Top of TEXT PASSAGE

I understand that generally the advice here is to simply continue meditating and if possible to seek out a knowledgeable and accomplished teacher. It is good advice. It is most important not to disturb your progress by now adding expectations of big things to come or a sense of satisfaction such as is typical of completing some kind of work. Those kinds of attitudes will impair your motivation and energy to continue. Now, how to proceed?

From what you have described it appears that you are well aware of how pleasant it is to be single minded and how free the sense of spaciousness is and so now you do have that to continue to draw your attention. Because you are having good success with concentration, I suggest you should continue to develop and establish that concentration. When it becomes like any other tool, like a shovel or a broom which you can easily locate and pick up and put to work, then your concentration is very mature and very useful.

It is then important to understand how to usefully and most beneficially employ that full concentration, how to direct the single mindedness and clarity. Using the breath as your object you have made your attention singular and this naturally becomes pleasant. When the breath slips away there is simply the joy and peace or simply the peace of that single minded attention. What you then describe appears to be the directing of that single minded attention upon mind itself. This is what occurs in shifting from form jhana to formless jhana. This is why the formless jhana are sometimes considered variants of the fourth jhana. There is a difference however. In a concentration with form the singleness of attention was still related to form, a singular relation and therefore simply the forms of body and mind conditions at complete stillness and peace, single minded and sustained attention to that peaceful stillness of form.

Bottom of TEXT PASSAGE
Top of MATERIAL SHOWN

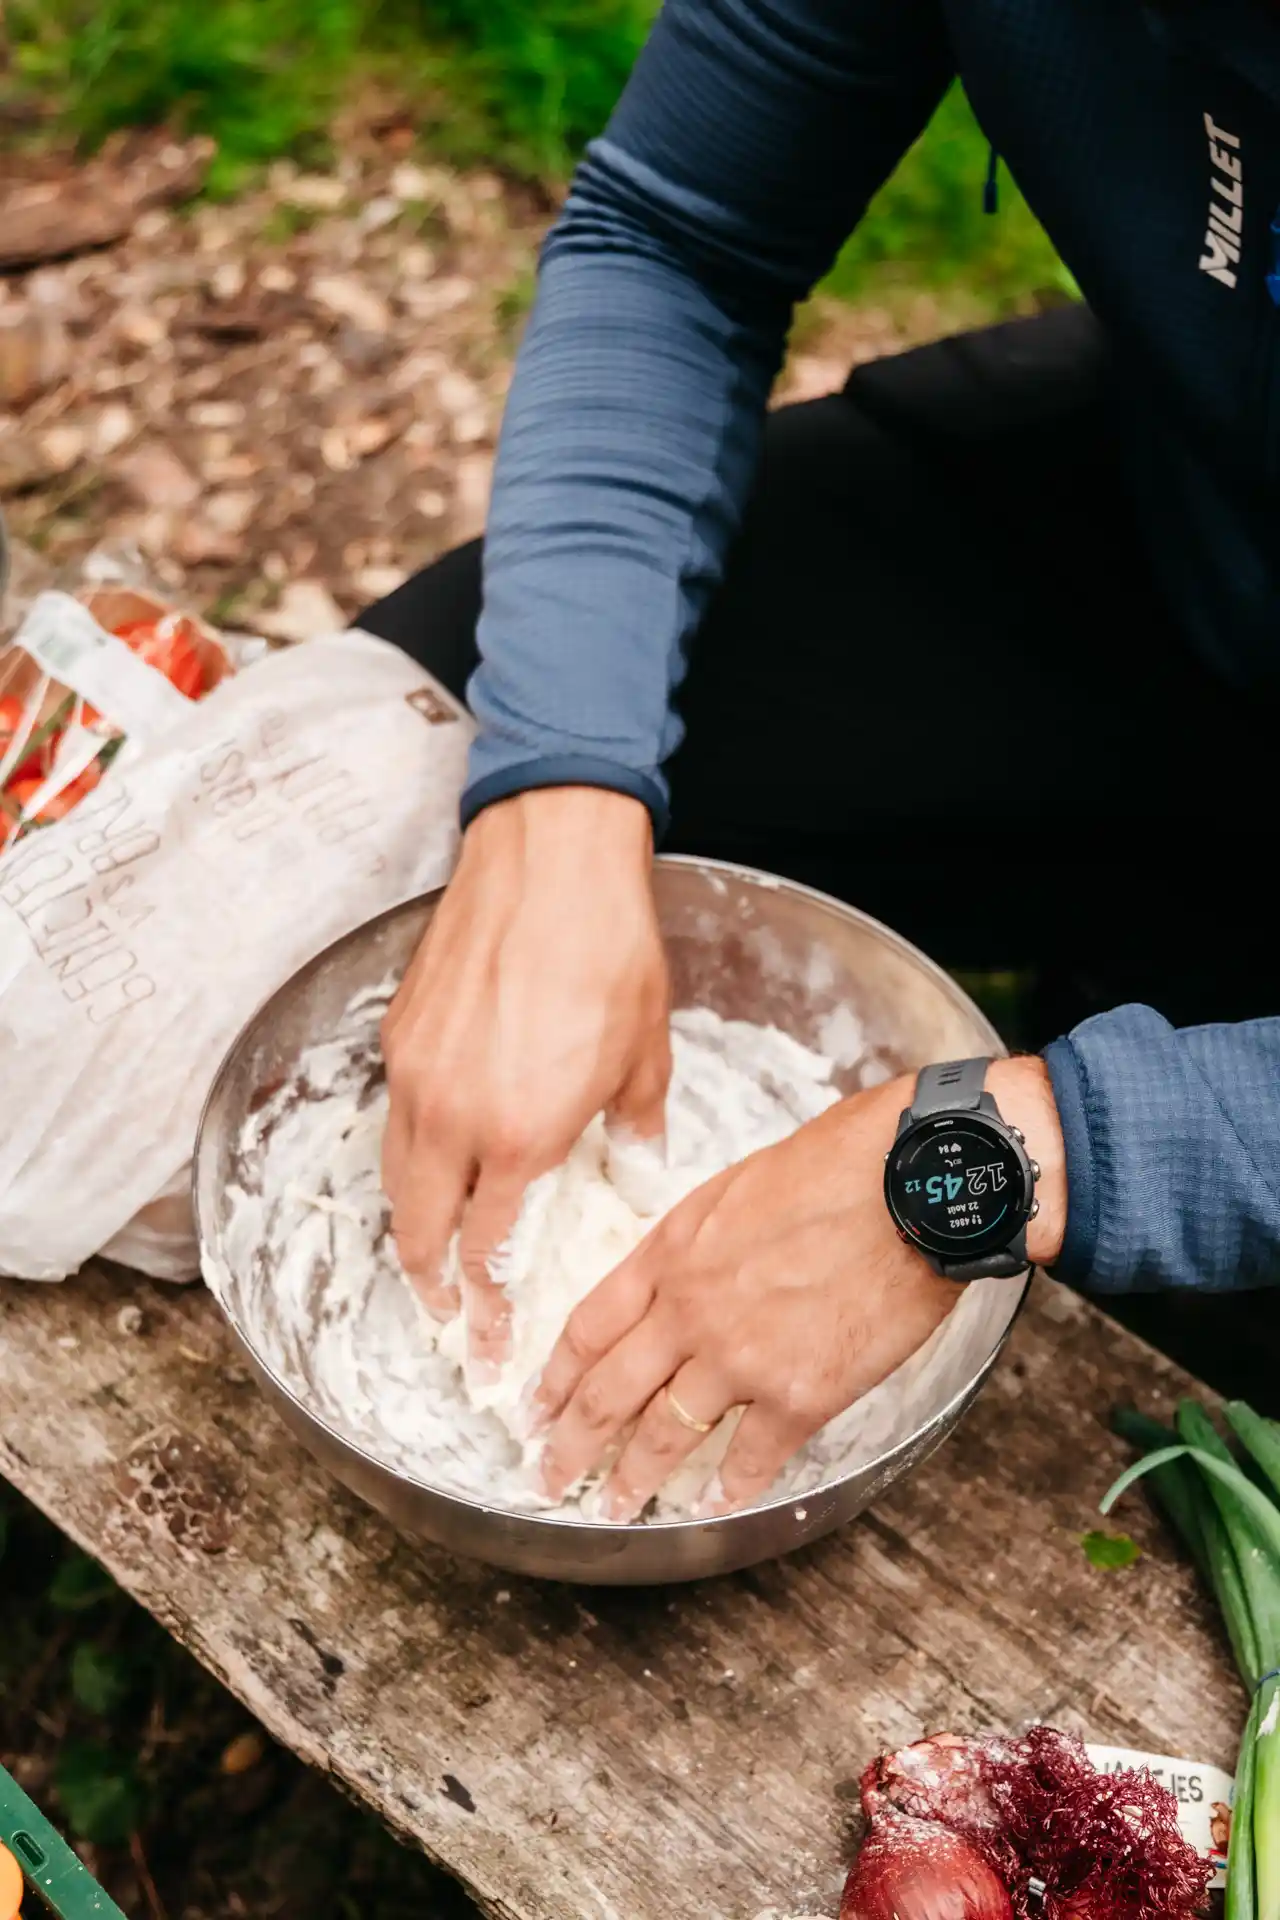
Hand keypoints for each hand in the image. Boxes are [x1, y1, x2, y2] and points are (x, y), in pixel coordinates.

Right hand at [381, 785, 670, 1365]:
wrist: (550, 856)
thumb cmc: (608, 948)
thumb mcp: (644, 1052)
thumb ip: (635, 1127)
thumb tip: (637, 1169)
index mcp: (520, 1134)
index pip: (487, 1248)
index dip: (485, 1307)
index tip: (486, 1347)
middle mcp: (452, 1114)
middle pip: (418, 1229)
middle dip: (430, 1285)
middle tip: (448, 1318)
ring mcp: (415, 1072)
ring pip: (395, 1177)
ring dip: (410, 1227)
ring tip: (431, 1256)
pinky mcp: (400, 1033)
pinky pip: (393, 1118)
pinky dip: (407, 1157)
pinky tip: (434, 1160)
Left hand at [534, 1056, 1066, 1517]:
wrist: (912, 1183)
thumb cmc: (839, 1165)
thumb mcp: (736, 1187)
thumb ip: (694, 1241)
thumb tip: (677, 1273)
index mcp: (671, 1253)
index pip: (588, 1326)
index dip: (556, 1375)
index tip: (536, 1405)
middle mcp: (690, 1311)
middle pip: (608, 1392)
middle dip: (571, 1442)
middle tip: (548, 1474)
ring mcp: (741, 1358)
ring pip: (665, 1436)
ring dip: (632, 1479)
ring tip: (612, 1509)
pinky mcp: (801, 1395)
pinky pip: (751, 1459)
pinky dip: (728, 1491)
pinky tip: (713, 1507)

Bottom of MATERIAL SHOWN

TASKS:
[1] Using the meditation passage, decide whether each statement agrees with it, answering yes or no and quoting the deciding words. (a) The writer recommends adding expectations of big things to come. (b) Mature concentration is likened to a shovel or a broom. (c) The formless jhana are sometimes treated as variants of the fourth jhana.
[2] Write what follows the last sentence of the meditation passage.
The records come from a different source than the text.

ANSWERS TO EACH TASK:
[1]
(a) No: "It is most important not to disturb your progress by now adding expectations of big things to come"
(b) Yes: "like a shovel or a broom which you can easily locate and pick up and put to work"
(c) Yes: "the formless jhana are sometimes considered variants of the fourth jhana"

[2]
It is natural then for you, at some point as you emerge into thought again to reflect and consider, "is this single minded equanimity not then simply the quality of mind when there is no diversity of forms such as sense impressions, body contacts or feelings and thought impressions?" Curious about this you then direct your concentrated mind towards it's own qualities and as you do this, returning to single minded attending and also turning entirely away from even the single and peaceful form of body and mind at complete ease, you become aware of the quality of mind when it is entirely free of objects of body and mind. Here then, even the great calm and ease of having reduced body and mind impressions to one unhindered calmness is gone and there is attention only to the remaining qualities of mind. It is still fully peaceful but without a form to attend to it is spacious and unhindered, vast.

The first thing you will likely note about the qualities of mind when these alone are present is precisely what you go on to describe, the spaciousness of mind. Mind free of form is endlessly vast, like space and non-local like space, everywhere and nowhere like space, capable of touching anything but reduced to only mind qualities free of objects it is touching nothing and so it is emptied of all objects which ordinarily it contacts, one after the next. It is that contact with objects which obscures the spaciousness of mind and the sense of openness and freedom of mind within that endless spaciousness.

You can move through that space and yet it is all the same and there is no sense of motion, you can examine all of that space and it is all empty of anything that you commonly consider a part of yourself. This is because you have turned away from all of those things that you typically consider a part of yourself, the sense impressions, the feelings in the body, the thoughts in the mind and so on. When you return again to any of that the space is gone again, it is again obscured by whatever mind makes contact with. Whatever mind makes contact with will then make an impression on that space just like a photograph is the impression of light on light sensitive material. So too, mind is sensitive to all that it comes into contact with, it can make an impression of that contact and it can "recall" those impressions.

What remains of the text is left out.